# Task item:
Rewrite the stretch of the personality traits text from "The third Supertrait" through "as possible beforehand?", switching "creativity" to "inventiveness".

# Extract provided:
-----

A better understanding of how we worry, our level of intensity, how we interpret situations, and the amount of time we require to get over stress will help you to understand better your resilience towards and stress and how you react towards it, as well as others. 

 

The second Supertrait is “E: Extraversion,” which is the degree to which we tolerate sensory stimulation from people and situations being socially involved most of the time, preferring to work alone or shifting between both being an ambivert. We can make a better sense of how we related to this dimension by trying to answer the following questions based on each Subtrait:

 

  • Warmth: How difficult do you find to develop close friendships?

  • Sociability: Do you rather spend most of your time working with others or alone?

  • Activity Mode: Which percentage of your day would you rather spend still in one place, and which moving around?

  • Taking Charge: How often do you tend to volunteer to take the lead?

  • Trust of Others: How do you decide if you trust others or not?

  • Tact: How careful are you selecting words before telling others your opinion? 

 

A better understanding of how we express positive feelings, enjoy being with others, our need to keep on the move, our tendency to want to lead others, our belief on others and the care we take in our speaking will help you to understand better the degree to how you tolerate sensory stimulation from people and situations, and how you react towards it, as well as others. 

 

The third Supertrait is “O: Originality,” which is the degree to which we are open to new experiences and new ways of doing things being an explorer of new options, tending to preserve the way things are done or somewhere in between being moderate. We can make a better sense of how we related to this dimension by trying to answer the following questions based on each Subtrait:

 

  • Imagination: How would you rate your level of creativity?

  • Complexity: Do you feel more motivated in front of simple or complex challenges?

  • Change: Do you rather find solutions based on past solutions or in new ways to do things?

  • Scope: When planning, do you feel comfortable with a big-picture description, or do you rather have as many details as possible beforehand? 

 

A better understanding of our preferences for inventing ideas, how we make things complex, our easiness to accept change, and our tolerance for handling details will help you to understand better the degree to which you are open to new experiences and new ways of doing things, as well as others. 

 

 

The fourth Supertrait is “A: Accommodation,” which is the degree to which we defer to others, adapting more to others’ authority, negotiating to look for a win-win outcome, or being more of a challenger. We can make a better sense of how we related to this dimension by trying to answer the following questions based on each Subtrait:

 

  • Others’ Needs: How do you balance your own needs with those of others?

-----

(Saved data entries)
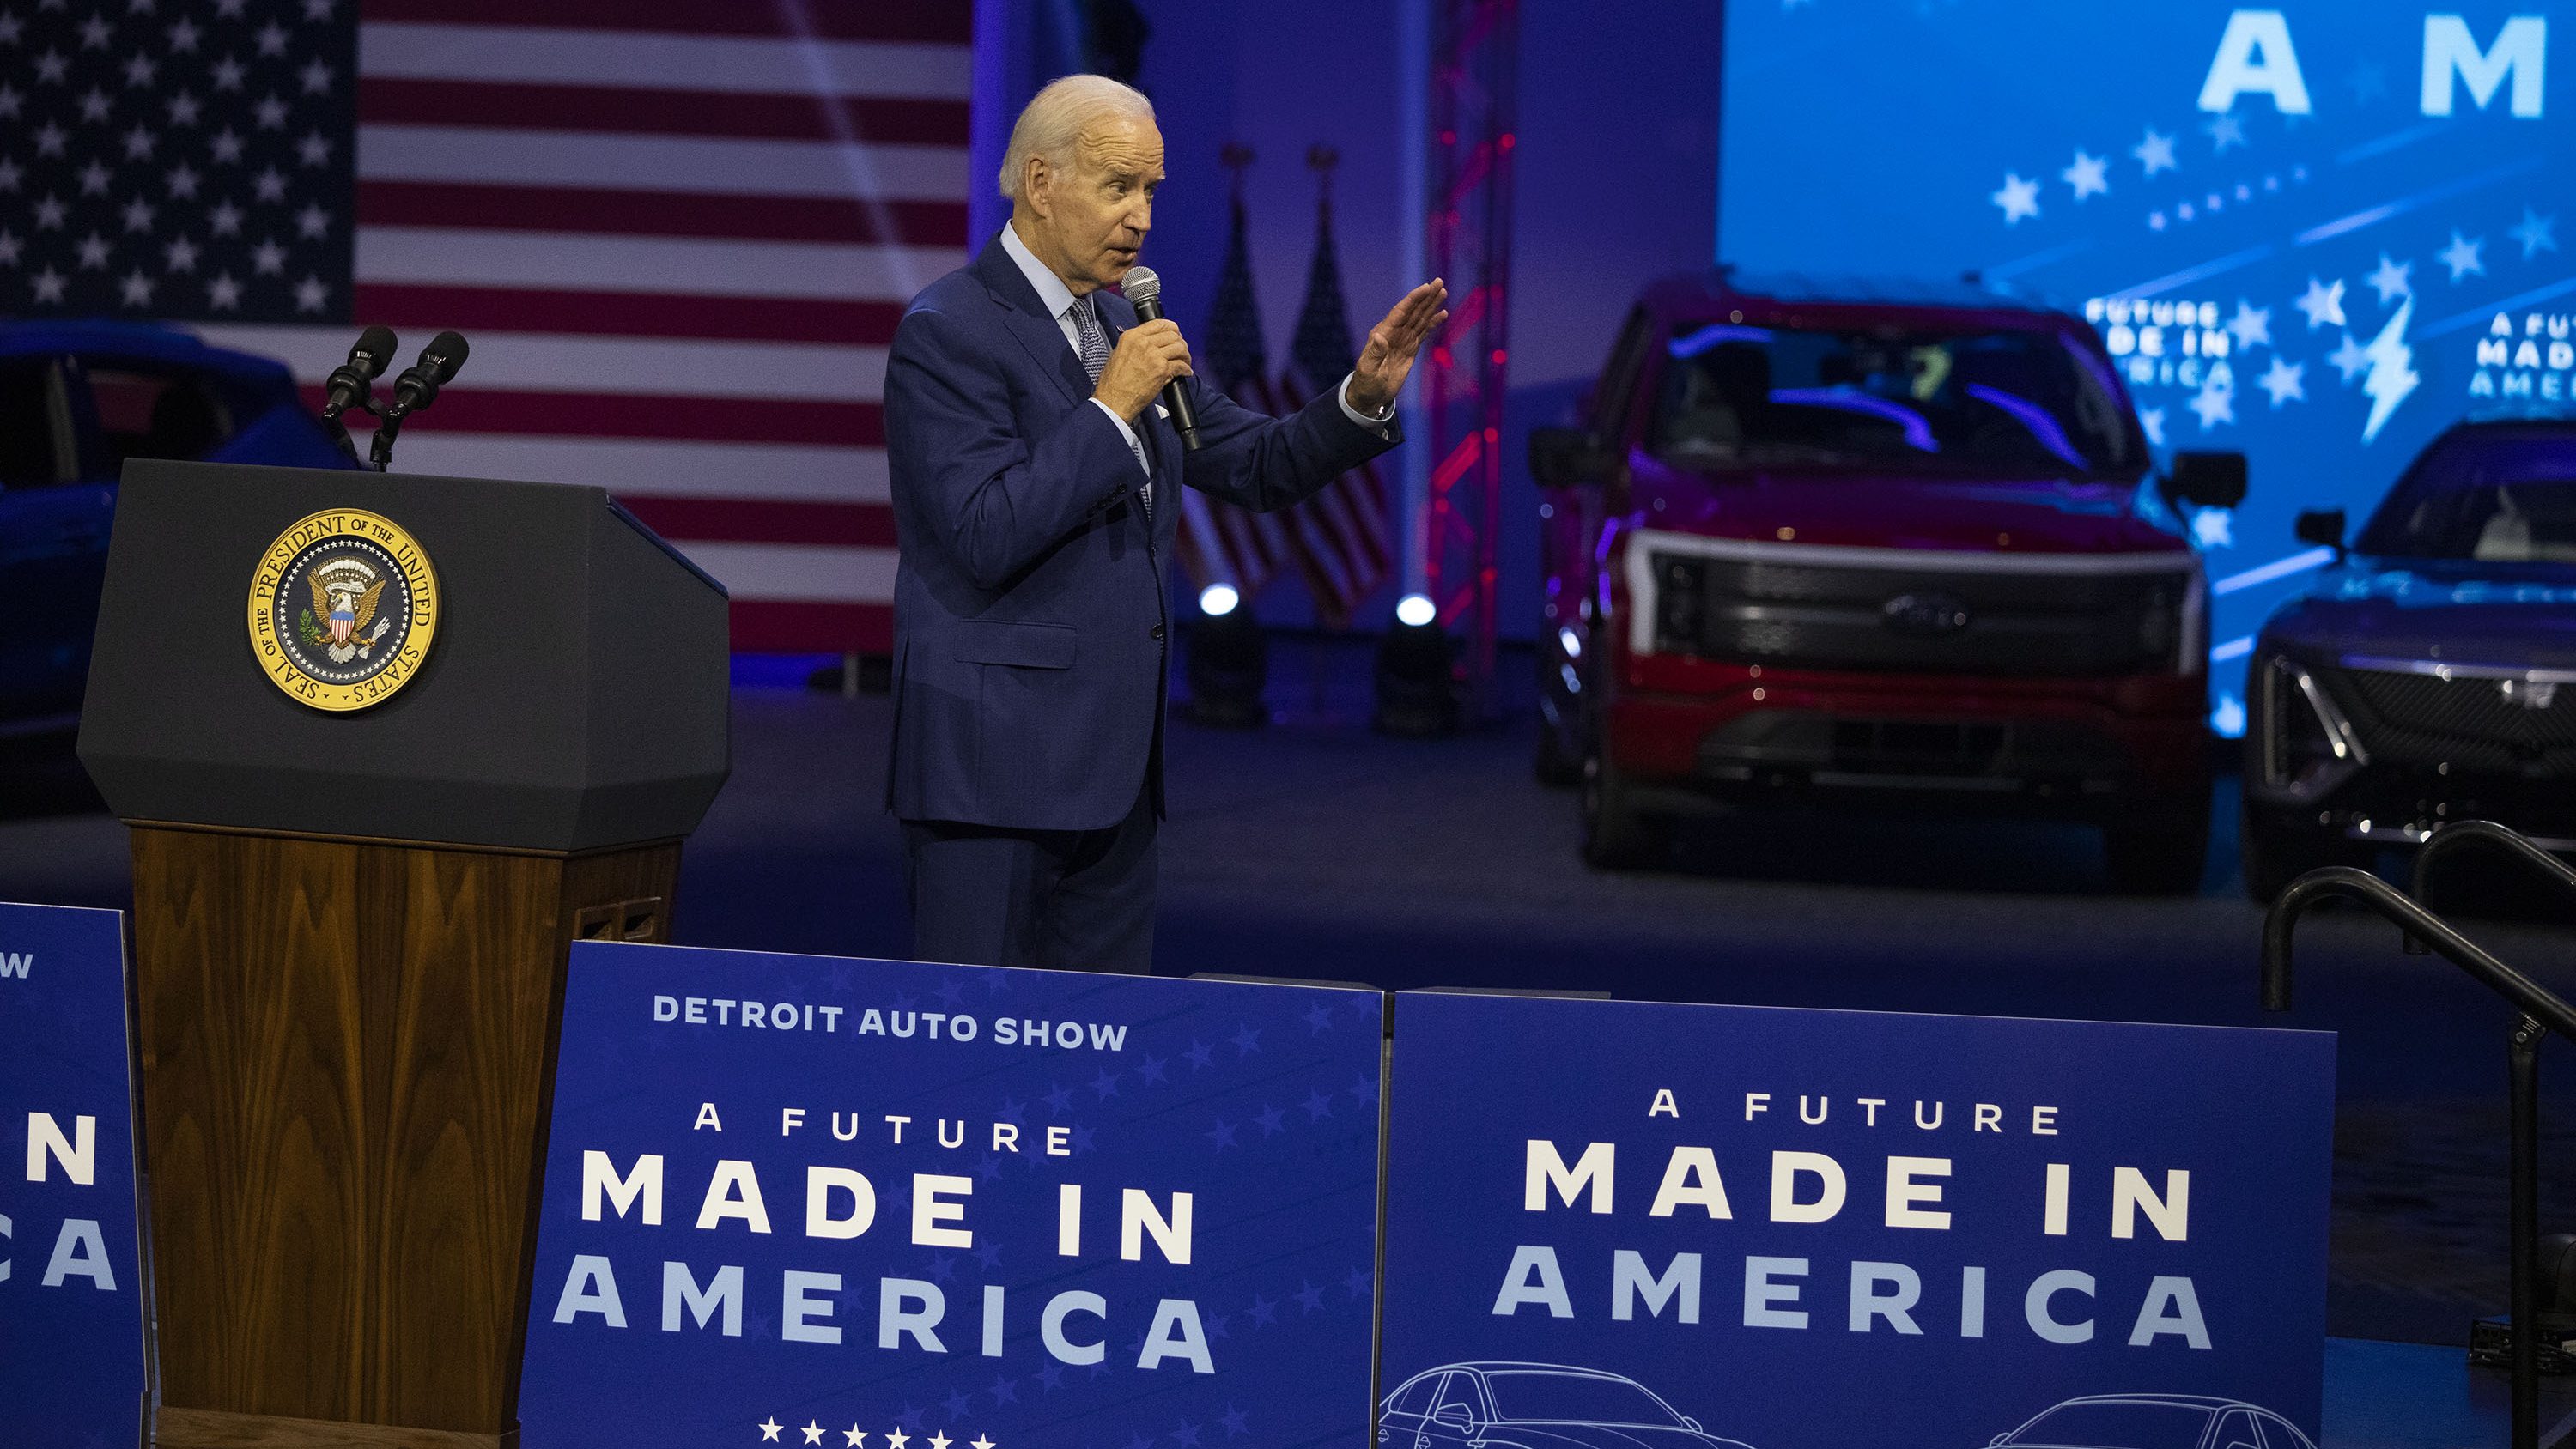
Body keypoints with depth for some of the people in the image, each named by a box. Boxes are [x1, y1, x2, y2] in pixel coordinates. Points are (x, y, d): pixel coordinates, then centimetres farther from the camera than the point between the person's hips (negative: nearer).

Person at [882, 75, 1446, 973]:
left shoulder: (1123, 327, 15)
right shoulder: (948, 333, -10)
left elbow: (1255, 468, 19)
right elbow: (989, 538, -20)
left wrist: (1365, 397, 3)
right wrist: (1111, 409, -18)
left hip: (1111, 762, 8)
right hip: (997, 760, -8)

-----

# Answer space:
The third Supertrait is “O: Originality,” which is the degree to which we are open to new experiences and new ways of doing things being an explorer of new options, tending to preserve the way things are done or somewhere in between being moderate. We can make a better sense of how we related to this dimension by trying to answer the following questions based on each Subtrait:

 

  • Imagination: How would you rate your level of inventiveness?

  • Complexity: Do you feel more motivated in front of simple or complex challenges?

  • Change: Do you rather find solutions based on past solutions or in new ways to do things?

  • Scope: When planning, do you feel comfortable with a big-picture description, or do you rather have as many details as possible beforehand?